*Exercise requirements:* After repeating the line containing "25: (534, 415, 2.56)", stop; until then, repeat each line of the listing below exactly, starting with the first.

###

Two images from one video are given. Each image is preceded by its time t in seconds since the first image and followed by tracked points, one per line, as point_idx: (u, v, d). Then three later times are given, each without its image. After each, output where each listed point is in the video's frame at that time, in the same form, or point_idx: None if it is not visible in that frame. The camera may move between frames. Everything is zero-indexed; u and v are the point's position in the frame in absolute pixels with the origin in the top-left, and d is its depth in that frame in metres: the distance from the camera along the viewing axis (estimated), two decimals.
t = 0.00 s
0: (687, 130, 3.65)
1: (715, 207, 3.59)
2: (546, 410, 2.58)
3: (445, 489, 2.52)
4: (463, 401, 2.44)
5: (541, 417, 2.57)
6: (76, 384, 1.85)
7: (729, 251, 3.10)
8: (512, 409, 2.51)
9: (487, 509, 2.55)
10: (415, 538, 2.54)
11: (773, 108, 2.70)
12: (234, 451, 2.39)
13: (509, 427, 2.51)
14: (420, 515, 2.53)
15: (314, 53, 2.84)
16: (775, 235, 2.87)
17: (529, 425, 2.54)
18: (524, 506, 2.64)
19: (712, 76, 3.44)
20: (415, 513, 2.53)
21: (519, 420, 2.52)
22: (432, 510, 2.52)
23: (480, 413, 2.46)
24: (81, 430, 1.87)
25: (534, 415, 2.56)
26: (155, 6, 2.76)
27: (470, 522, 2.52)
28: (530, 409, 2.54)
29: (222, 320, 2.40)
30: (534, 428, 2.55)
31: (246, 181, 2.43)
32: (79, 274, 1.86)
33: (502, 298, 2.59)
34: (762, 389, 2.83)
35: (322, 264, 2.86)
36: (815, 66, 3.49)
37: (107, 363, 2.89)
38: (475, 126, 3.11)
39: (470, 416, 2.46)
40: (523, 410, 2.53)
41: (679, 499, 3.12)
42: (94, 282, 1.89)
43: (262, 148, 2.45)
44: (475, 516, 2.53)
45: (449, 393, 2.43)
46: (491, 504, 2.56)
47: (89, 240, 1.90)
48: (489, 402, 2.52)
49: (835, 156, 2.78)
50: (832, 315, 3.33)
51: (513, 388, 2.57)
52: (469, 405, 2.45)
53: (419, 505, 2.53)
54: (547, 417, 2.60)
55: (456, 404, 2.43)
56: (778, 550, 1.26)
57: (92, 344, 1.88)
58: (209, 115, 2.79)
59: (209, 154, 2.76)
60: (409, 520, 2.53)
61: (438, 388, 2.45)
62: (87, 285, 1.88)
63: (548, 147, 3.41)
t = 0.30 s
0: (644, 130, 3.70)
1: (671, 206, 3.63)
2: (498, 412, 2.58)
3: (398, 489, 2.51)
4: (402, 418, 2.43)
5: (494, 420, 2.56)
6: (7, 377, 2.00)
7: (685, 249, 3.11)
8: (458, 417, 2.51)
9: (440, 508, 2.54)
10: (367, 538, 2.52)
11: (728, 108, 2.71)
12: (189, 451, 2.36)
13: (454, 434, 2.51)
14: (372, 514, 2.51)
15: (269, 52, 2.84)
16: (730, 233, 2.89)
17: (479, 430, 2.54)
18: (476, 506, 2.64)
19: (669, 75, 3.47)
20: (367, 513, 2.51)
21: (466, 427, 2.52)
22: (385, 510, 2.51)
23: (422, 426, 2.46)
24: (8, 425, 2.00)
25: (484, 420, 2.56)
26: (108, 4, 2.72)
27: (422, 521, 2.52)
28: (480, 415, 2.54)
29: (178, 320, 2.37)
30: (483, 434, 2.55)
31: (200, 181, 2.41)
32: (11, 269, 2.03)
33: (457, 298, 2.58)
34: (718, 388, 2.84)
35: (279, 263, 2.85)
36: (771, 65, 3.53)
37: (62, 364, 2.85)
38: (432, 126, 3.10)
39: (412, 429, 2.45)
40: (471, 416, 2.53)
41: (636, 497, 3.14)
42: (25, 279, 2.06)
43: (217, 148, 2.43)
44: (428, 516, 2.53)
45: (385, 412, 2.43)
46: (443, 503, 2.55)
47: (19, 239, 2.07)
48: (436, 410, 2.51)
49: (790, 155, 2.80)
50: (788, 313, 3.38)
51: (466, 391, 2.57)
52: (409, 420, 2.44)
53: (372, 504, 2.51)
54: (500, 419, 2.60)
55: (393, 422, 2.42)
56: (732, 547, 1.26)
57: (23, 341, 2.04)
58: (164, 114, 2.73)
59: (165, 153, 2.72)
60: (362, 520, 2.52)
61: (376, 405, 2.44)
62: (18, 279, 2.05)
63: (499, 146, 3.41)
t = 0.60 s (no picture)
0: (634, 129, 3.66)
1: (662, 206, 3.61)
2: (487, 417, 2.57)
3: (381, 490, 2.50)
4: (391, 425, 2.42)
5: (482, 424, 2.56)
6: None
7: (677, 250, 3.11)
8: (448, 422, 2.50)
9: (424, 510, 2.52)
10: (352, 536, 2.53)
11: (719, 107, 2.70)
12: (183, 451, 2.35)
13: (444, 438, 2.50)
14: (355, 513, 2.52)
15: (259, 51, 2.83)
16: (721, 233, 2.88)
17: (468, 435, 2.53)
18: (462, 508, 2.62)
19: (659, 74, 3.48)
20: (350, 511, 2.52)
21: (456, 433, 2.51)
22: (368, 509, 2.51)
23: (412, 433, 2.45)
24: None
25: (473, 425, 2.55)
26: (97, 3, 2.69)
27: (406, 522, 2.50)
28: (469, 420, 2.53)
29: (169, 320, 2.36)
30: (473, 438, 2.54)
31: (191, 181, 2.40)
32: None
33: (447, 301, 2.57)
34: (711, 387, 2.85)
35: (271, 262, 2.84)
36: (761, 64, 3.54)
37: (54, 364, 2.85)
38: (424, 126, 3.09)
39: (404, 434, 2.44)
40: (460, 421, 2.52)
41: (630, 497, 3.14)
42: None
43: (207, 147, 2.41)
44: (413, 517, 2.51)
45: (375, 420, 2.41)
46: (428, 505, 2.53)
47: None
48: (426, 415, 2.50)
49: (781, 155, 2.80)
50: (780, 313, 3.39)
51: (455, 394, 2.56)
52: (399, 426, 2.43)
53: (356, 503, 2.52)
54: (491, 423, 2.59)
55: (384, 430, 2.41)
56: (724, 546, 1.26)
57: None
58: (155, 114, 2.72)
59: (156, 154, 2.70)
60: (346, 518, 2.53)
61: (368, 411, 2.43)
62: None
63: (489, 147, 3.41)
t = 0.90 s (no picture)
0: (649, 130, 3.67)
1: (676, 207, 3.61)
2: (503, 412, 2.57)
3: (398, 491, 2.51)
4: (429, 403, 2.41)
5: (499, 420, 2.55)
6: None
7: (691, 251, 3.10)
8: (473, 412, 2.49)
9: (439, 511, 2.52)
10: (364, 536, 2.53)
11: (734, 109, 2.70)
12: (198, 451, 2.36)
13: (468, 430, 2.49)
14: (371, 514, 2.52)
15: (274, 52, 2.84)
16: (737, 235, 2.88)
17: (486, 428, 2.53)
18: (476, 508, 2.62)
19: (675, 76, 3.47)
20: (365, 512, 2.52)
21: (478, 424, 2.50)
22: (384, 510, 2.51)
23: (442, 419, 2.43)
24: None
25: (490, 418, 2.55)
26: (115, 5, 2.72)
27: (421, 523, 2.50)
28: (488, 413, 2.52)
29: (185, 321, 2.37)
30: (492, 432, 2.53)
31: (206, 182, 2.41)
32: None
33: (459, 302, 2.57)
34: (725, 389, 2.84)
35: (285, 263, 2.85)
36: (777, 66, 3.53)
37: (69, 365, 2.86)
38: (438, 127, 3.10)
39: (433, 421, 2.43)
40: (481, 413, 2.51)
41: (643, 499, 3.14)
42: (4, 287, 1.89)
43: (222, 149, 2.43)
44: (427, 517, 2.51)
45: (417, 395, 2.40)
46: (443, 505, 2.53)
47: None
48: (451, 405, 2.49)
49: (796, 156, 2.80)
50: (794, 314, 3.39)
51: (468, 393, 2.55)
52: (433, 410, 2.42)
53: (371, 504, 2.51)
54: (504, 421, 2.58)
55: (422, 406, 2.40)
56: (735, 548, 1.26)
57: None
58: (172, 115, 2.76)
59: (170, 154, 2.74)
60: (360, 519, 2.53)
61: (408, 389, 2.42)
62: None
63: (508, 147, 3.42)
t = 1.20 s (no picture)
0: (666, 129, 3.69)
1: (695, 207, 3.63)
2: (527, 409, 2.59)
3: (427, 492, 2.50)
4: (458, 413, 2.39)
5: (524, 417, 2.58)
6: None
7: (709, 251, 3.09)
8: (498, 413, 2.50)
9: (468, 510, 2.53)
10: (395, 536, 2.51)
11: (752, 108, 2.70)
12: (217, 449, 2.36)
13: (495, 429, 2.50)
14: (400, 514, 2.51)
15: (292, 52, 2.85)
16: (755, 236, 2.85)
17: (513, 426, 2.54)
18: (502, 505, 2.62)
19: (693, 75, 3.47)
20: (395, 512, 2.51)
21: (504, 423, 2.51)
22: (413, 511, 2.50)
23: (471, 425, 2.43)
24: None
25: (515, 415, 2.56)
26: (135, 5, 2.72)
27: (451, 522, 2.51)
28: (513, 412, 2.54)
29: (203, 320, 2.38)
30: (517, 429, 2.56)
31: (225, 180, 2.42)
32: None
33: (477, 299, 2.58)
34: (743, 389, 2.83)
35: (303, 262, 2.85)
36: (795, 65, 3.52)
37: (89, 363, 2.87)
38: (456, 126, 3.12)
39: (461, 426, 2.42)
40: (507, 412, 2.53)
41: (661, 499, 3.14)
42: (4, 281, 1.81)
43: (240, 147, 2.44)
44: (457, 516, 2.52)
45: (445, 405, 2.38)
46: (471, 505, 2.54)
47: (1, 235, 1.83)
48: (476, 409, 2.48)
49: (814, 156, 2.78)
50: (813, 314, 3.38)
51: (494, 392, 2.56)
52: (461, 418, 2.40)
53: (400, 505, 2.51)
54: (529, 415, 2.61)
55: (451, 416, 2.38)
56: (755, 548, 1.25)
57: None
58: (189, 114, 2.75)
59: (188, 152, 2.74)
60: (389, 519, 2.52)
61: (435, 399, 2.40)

###

*Task solution:*
Two images from one video are given. Each image is preceded by its time t in seconds since the first image and followed by tracked points, one per line, as point_idx: (u, v, d). Then three later times are given, each without its image. After each, output where each listed point is in the video's frame at that time, in the same form, or point_idx: None if it is not visible in that frame. The camera may move between frames. Everything is zero-indexed; u and v are the point's position in the frame in absolute pixels with the origin in the top-left, and d is its depth in that frame in metres: the distance from the camera along the viewing axis (estimated), two decimals.
t = 0.00 s
0: (687, 130, 3.65)
1: (715, 207, 3.59)
2: (546, 410, 2.58)
3: (445, 489, 2.52)
4: (463, 401, 2.44)
5: (541, 417, 2.57)
6: (76, 384, 1.85)
7: (729, 251, 3.10)
8: (512, 409, 2.51)
9: (487, 509, 2.55)
10: (415, 538, 2.54)
11: (773, 108, 2.70)
12: (234, 451, 2.39)
13: (509, 427, 2.51)
14: (420, 515, 2.53)
15: (314, 53, 2.84)
16: (775, 235, 2.87)
17: (529, 425, 2.54)
18: (524, 506, 2.64)
19: (712, 76, 3.44)
20: (415, 513, 2.53)
21: (519, 420, 2.52)
22: (432, 510, 2.52)
23: (480, 413, 2.46)
24: (81, 430, 1.87)
25: (534, 415, 2.56)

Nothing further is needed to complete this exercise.